50. Comme pour la “morale” – notion liée aux “droits d’autrui” -, il n’est pas possible de discerner à travers l’Europe une conception uniforme de la signification de la religion dans la société (voir l’arrêt Müller et autres c. Suisse du 24 mai 1989, série A nº 133, p. 20, § 30, et p. 22, § 35); semblables conceptions peuvent même varier au sein d’un seul pays. Pour cette raison, il n’est pas possible d’arriver à une définition compréhensive de ce qui constitue une atteinte admissible au droit à la liberté d’expression lorsque celui-ci s’exerce contre les sentiments religieux d’autrui. Dès lors, les autorités nationales doivent disposer d’une certaine marge d’appréciation pour déterminer l’existence et l’étendue de la nécessité de pareille ingérence.

Cette marge d’appréciation n’est toutefois pas illimitée. Elle va de pair avec un contrôle au titre de la Convention, dont l’ampleur variera en fonction des circonstances. Dans des cas, comme celui de l’espèce, oú il y a eu ingérence dans l’exercice des libertés garanties au paragraphe 1 de l’article 10, ce contrôle doit être strict, vu l’importance des libertés en question. La nécessité de toute restriction doit être établie de manière convaincante (voir, en dernier lieu, l’arrêt Informationsverein Lentia et autres c. Autriche du 24 novembre 1993, série A nº 276, p. 15, § 35).
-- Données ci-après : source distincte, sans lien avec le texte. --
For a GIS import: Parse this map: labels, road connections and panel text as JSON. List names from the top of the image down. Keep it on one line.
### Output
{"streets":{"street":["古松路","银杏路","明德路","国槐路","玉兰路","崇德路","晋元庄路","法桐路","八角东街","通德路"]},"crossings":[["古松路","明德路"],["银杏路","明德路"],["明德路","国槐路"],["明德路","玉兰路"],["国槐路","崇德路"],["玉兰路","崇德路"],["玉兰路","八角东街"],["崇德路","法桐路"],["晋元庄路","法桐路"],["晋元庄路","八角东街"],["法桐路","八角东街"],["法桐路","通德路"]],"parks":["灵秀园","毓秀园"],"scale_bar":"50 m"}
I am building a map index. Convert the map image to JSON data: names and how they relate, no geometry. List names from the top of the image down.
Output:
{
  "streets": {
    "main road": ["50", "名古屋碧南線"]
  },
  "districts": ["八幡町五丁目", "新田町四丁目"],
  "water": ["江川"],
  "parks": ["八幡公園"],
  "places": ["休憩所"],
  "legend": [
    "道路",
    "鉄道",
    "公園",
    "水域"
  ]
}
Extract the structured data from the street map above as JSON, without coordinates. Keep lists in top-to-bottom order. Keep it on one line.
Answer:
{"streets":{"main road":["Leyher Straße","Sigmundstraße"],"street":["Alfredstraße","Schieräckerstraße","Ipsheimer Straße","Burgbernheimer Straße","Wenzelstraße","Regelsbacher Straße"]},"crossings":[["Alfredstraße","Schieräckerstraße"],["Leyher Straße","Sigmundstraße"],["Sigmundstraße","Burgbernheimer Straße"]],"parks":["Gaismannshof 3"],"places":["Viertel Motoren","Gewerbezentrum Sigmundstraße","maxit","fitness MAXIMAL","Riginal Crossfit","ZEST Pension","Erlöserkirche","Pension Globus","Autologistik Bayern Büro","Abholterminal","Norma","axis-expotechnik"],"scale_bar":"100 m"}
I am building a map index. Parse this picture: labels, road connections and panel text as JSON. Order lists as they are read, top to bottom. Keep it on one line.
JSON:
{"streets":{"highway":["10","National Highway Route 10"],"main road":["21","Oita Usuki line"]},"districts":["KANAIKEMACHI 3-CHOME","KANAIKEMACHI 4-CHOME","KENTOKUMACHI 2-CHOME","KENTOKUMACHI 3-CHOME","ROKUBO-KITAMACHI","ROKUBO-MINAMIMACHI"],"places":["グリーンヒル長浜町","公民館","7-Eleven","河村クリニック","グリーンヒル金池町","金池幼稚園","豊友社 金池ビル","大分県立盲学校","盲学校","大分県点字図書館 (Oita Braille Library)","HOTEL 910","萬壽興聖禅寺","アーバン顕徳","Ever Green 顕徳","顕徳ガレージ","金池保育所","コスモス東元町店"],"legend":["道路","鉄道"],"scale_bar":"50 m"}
2. Application des principes énoncés ci-dessus

51. Le film qui fut saisi et confisqué par les décisions des juridictions autrichiennes se fonde sur une pièce de théâtre, mais la présente affaire ne concerne que la production cinématographique en question.

a. La saisie

52. Le Gouvernement justifie la saisie du film en excipant de son caractère: celui d’une attaque contre la religion chrétienne, spécialement catholique romaine. Le fait de placer la pièce originale dans le cadre du procès de son auteur en 1895 aurait, en réalité, servi à renforcer la nature antireligieuse du film, qui se terminait par une dénonciation violente et injurieuse de ce qui était présenté comme la moralité catholique.

De surcroît, la religion jouerait dans la vie quotidienne de la population tyrolienne un rôle particulièrement important. Forte déjà de 78% dans la population autrichienne globale, la proportion de catholiques romains au Tyrol s’élèverait à 87%.

Il en résulterait qu’à l’époque considérée, au moins, il y avait un besoin social impérieux de préserver la paix religieuse; il était nécessaire de protéger le public contre le film, et les juridictions d’Innsbruck n’auraient pas excédé leur marge d’appréciation à cet égard.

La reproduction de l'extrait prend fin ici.